### Extracted text
+ + + +

I have a pyspark data frame like the follow:
columns = ["id","values"]
data = [("sample1", ["a","b","a"]), ("sample2", ["b","b","a","c"])]
dataframe = spark.sparkContext.parallelize(data)
source
------- --------------------
| id| values|
------- --------------------
|sample1| ["a","b","a"]|
|sample2| ["b","b","a","c"]|
------- --------------------
I would like build a column with the most common value in the array and obtain a dataframe like the follow:
------- -------------------- ---------
| id| values| common|
------- -------------------- ---------
|sample1| ["a","b","a"]| "a"|
|sample2| ["b","b","a","c"]| "b"|
------- -------------------- ---------
CodePudding user response:
You can explode the array values
the group by to count occurences of each value and use Window to filter the value with max count :
from pyspark.sql import Window
import pyspark.sql.functions as F
df1 = df.withColumn(
"common",
F.explode("values")
).groupBy("id", "values", "common").count().withColumn(
"rn",
F.row_number().over(Window.partitionBy("id", "values").orderBy(F.col("count").desc()))
).filter("rn = 1").drop("rn", "count")
df1.show()
# ------- ------------ ------
#|id |values |common|
# ------- ------------ ------
#|sample1|[a, b, a] |a |
#|sample2|[b, b, a, c]|b |
# ------- ------------ ------
Another way without using explode is to do it with higher-order functions transform
and filter
along with some array functions:
df1 = df.withColumn(
"common",
F.array_max(
F.expr("""transform(
array_distinct(values),
x -> struct(
size(filter(values, y -> y = x)) as count,
x as value
)
)""")
)["value"]
)

+ + + +

### Request a
Copy out the lines of the listing, beginning at the line that contains "Zoho Email Provider in India" and stopping after the line that contains "enhanced the performance".
The PySpark thread and the listing come from unrelated sources.

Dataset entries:

+ + + +

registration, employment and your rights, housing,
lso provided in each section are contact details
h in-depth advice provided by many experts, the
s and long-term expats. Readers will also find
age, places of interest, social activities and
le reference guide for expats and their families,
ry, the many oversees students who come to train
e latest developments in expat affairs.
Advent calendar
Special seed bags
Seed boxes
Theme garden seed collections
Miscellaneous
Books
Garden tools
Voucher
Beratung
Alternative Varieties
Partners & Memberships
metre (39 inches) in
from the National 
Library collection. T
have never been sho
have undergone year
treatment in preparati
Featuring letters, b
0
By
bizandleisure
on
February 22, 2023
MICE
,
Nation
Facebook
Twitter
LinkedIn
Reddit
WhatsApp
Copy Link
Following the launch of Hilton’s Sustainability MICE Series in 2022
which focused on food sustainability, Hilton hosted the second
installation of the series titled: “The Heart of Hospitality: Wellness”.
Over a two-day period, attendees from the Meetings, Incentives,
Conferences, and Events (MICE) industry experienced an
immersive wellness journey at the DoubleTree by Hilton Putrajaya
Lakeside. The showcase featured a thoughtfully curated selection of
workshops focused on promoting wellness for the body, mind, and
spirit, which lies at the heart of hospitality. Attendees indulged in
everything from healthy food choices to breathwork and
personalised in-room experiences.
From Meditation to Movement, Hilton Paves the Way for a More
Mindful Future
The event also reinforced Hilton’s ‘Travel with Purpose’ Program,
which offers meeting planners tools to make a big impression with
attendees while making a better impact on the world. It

+ + + +

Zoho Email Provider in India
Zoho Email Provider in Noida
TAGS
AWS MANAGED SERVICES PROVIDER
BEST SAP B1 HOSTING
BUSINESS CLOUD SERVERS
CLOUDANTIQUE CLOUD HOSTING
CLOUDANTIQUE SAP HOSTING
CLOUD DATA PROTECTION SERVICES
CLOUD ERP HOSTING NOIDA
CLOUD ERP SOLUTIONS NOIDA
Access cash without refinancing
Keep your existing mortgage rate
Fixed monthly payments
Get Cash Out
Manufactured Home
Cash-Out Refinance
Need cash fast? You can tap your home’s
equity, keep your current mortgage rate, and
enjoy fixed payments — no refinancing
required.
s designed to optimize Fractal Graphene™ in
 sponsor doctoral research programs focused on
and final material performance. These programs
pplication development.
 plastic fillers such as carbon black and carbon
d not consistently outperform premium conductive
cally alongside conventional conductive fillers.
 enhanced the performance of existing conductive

+ + + +

### Request b
Decide whether each statement agrees with the PySpark thread, answering yes or no and quoting the deciding words: (i) The first approach uses a window to keep the value with the highest count. (ii) The second approach depends on explode. (iii) The asker wants a new column holding the most common value in the array.

### Task response a
Zoho Email Provider in India
Zoho Email Provider in Noida
TAGS
AWS MANAGED SERVICES PROVIDER
BEST SAP B1 HOSTING
BUSINESS CLOUD SERVERS
CLOUDANTIQUE CLOUD HOSTING
CLOUDANTIQUE SAP HOSTING
CLOUD DATA PROTECTION SERVICES
CLOUD ERP HOSTING NOIDA
CLOUD ERP SOLUTIONS NOIDA
Access cash without refinancing
Keep your existing mortgage rate
Fixed monthly payments
Get Cash Out
Manufactured Home
Cash-Out Refinance
Need cash fast? You can tap your home’s
equity, keep your current mortgage rate, and
enjoy fixed payments — no refinancing
required.
s designed to optimize Fractal Graphene™ in
 sponsor doctoral research programs focused on
and final material performance. These programs
pplication development.
 plastic fillers such as carbon black and carbon
d not consistently outperform premium conductive
cally alongside conventional conductive fillers.
 enhanced the performance of existing conductive

### Task response b
(i) Yes: "use Window to filter the value with max count"
(ii) No: "Another way without using explode is to do it with higher-order functions transform"
(iii) Yes: "I would like build a column with the most common value in the array"